Mais aujourd'hui, le gouvernement JOSPIN vient de faire un nouveau pas dans le domaine de la régularisation des clandestins, plus pernicieux encore que les circulaires CHEVENEMENT qui avaient permis la régularisation de centaines de milliers d'étrangers en situation irrugulière en 1998. Alors qu'à l'époque, les décisions étaient prises et annoncées en pleine période parlementaire, nous permettant au moins d'interpeller le gouvernement, cette fois-ci c'est par un simple télégramme du 3 avril, envoyé par M. VAILLANT aux Préfets qu'on permet la régularisation des étrangers en situation irrégulière qui ont signé un PACS, 1 an seulement après la signature de ce dernier alors qu'au moment du débat dsur ce texte, 3 ans de vie commune étaient nécessaires.

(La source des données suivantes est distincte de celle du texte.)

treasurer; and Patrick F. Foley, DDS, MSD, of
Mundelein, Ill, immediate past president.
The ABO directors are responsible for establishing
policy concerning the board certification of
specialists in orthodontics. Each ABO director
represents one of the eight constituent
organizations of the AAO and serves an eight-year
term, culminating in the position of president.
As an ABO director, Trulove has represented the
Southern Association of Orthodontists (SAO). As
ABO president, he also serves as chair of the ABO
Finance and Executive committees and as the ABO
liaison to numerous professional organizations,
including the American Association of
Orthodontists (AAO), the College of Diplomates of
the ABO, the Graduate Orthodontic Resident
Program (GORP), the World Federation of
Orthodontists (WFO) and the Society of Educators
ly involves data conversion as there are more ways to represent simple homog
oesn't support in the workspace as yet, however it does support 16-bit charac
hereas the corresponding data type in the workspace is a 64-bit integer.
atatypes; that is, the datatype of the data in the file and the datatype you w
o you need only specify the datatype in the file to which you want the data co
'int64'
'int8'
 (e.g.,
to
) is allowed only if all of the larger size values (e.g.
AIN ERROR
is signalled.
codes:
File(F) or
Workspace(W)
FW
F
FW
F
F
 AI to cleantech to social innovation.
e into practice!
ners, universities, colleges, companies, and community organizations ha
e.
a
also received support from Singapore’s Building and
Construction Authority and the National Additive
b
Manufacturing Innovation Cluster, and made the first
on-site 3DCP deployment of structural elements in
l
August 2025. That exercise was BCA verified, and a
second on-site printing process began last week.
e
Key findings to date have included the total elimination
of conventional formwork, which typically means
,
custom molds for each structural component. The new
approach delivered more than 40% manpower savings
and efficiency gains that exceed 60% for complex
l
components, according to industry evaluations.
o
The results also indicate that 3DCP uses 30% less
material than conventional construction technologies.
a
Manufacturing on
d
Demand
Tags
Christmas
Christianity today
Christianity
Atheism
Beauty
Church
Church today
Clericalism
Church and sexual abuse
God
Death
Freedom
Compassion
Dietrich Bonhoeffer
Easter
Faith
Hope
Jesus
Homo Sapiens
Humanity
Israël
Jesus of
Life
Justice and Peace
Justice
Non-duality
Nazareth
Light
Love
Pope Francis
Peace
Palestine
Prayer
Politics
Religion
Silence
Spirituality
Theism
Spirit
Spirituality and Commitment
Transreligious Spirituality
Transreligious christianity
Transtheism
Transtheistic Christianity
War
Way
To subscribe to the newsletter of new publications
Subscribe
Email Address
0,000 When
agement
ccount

Il y a une autre dérive que je dénonce, cette fois-ci dans des proportions importantes : il s'agit des certificats d'hébergement. J'en ai plusieurs centaines par semaine avec le Maghreb et l'Afrique noire. Le Mali est un pays à problèmes particuliers, en raison de la polygamie qui y est particulièrement importante. Les problèmes de violence se retrouvent également chez les jeunes d'origine africaine issus de familles polygames.

Où sont les defenseurs des Droits de l'Homme lorsqu'il faut dénoncer ce procédé, certainement le plus dégradant pour les femmes qu'est la polygamie. Le gouvernement, interrogé par moi sur cette question, s'est monté bien discret.

Et pourtannt les problèmes sont réels et quotidiens dans certains quartiers :

  • épouses répudiés et mises à la rue sans ressources, sans titre de séjour, sans droit de travailler
  • enfants abandonnés et à la charge de la société
  • squatts d'appartements car il faut loger les femmes qui "décohabitent" alors même qu'elles n'ont ni ressources, ni statut.

Ce n'est pas du racisme que de constater qu'il y a des gens qui vivent différemment et que nous ne pouvons pas les tolérer en France.

Tout cela va finir par exploser, mais beaucoup ne veulent pas voir en face ces problèmes.